DESIGN.md Clause 34 (artefact contract, verbatim):

"PREDICT → preds/{experiment_key}/{label}/walk_forward_preds.parquet."

DESIGN.md Clause 29 (Polars path, verbatim):

"WHEN passing a path to polars.scan_parquet … the system SHALL convert via str(path)."

Applied at run_predict.py:136: pl.scan_parquet(str(pred_parquet)).

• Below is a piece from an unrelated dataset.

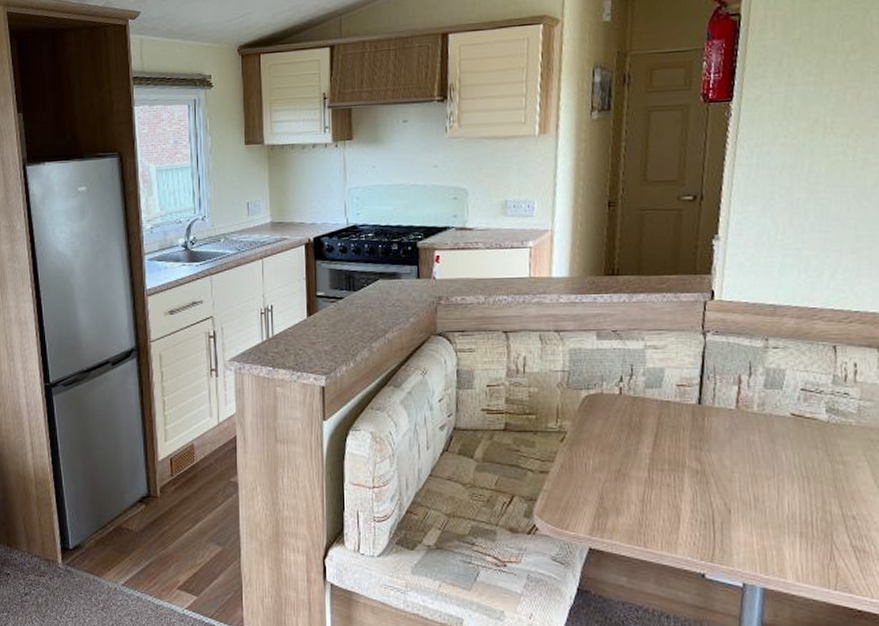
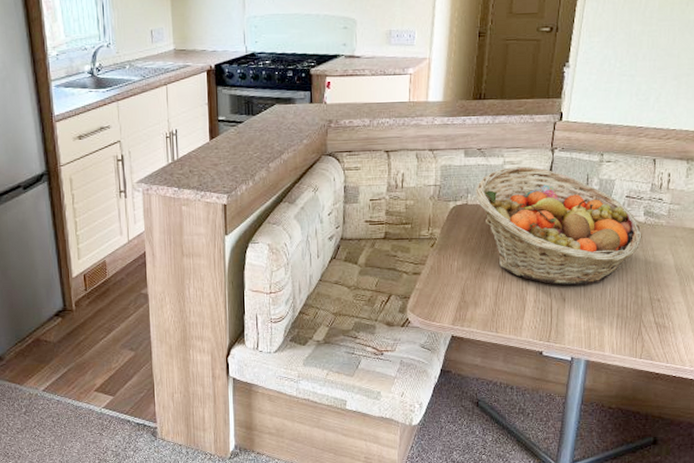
fruit basket: none [612,351,827,495] -> present [476,166,643,286]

Failure modes and recovery¶

Symptom	Likely cause	Recovery
`FileNotFoundError: No model found under … tried 'production' and '{year}'`	FIT stage not run	Run `cli run hindcast` or `cli run fit-production`
`ValueError: No rows in pred.parquet for season_year=N, init_date=…`	Year not covered in feature parquet or init-date off-grid in forecast mode	Re-run features with `feature_end_year` raised; or check `init_date` format
`FileNotFoundError: No pred.parquet found at either …`	Neither forecast nor canonical parquet present	Run `cli run features` or `cli run forecast-features`
`walk_forward_preds.parquet` has only one init-date after CV	Walk-forward caller used `run_predict` (overwrite) instead of accumulator	Walk-forward must use `run.runner._predict_fold_rolling`, not `run_predict`
Negative or extreme `sim_yield_kg_ha` values	`inverse_transform` retrend applied to uncorrected detrended values	Check detrender and weather correction config

Cross-references¶

ExperimentConfig — commodity.hindcast_init_dates, commodity.nearest_init_date, preds_dir
HindcastSlice — load_detrender, load_model, load_feature_fill_values
ExperimentResult — from_run_dir, load_included_geo_identifiers
Concept: walk-forward CV — accumulation semantics that bypass run_predict
Pipeline: fit — upstream producer of all three artefacts consumed here
Pipeline: postprocess — downstream consumer of walk_forward_preds.parquet
Source: regression — runtime.predict, apply_weather_correction_postprocess, inverse_transform
Source: detrend — AbstractDetrend.transform, inverse_transform
Source: stages — full run_predict.py summary
Source: DESIGN.md — Clauses 29, 34; forecast isolation; walk-forward predict contract

PRs that materially changed this stage¶

PR #369 (f5399b96) — restructured forecast pred.parquet path from forecast/{init_date}/ to forecast/{season_year}/{init_date}/, fixing a skip-if-exists collision that caused _load_prediction_slice to raise ValueError for season_year=N+1. Changed routing check at run_predict.py:204–213.
PR #345 (tl/fix-path-issues) — switched pl.scan_parquet to accept str(pred_parquet) instead of CloudPath directly (DESIGN.md Clause 29); fixed AnyPath-based path resolution for S3 targets.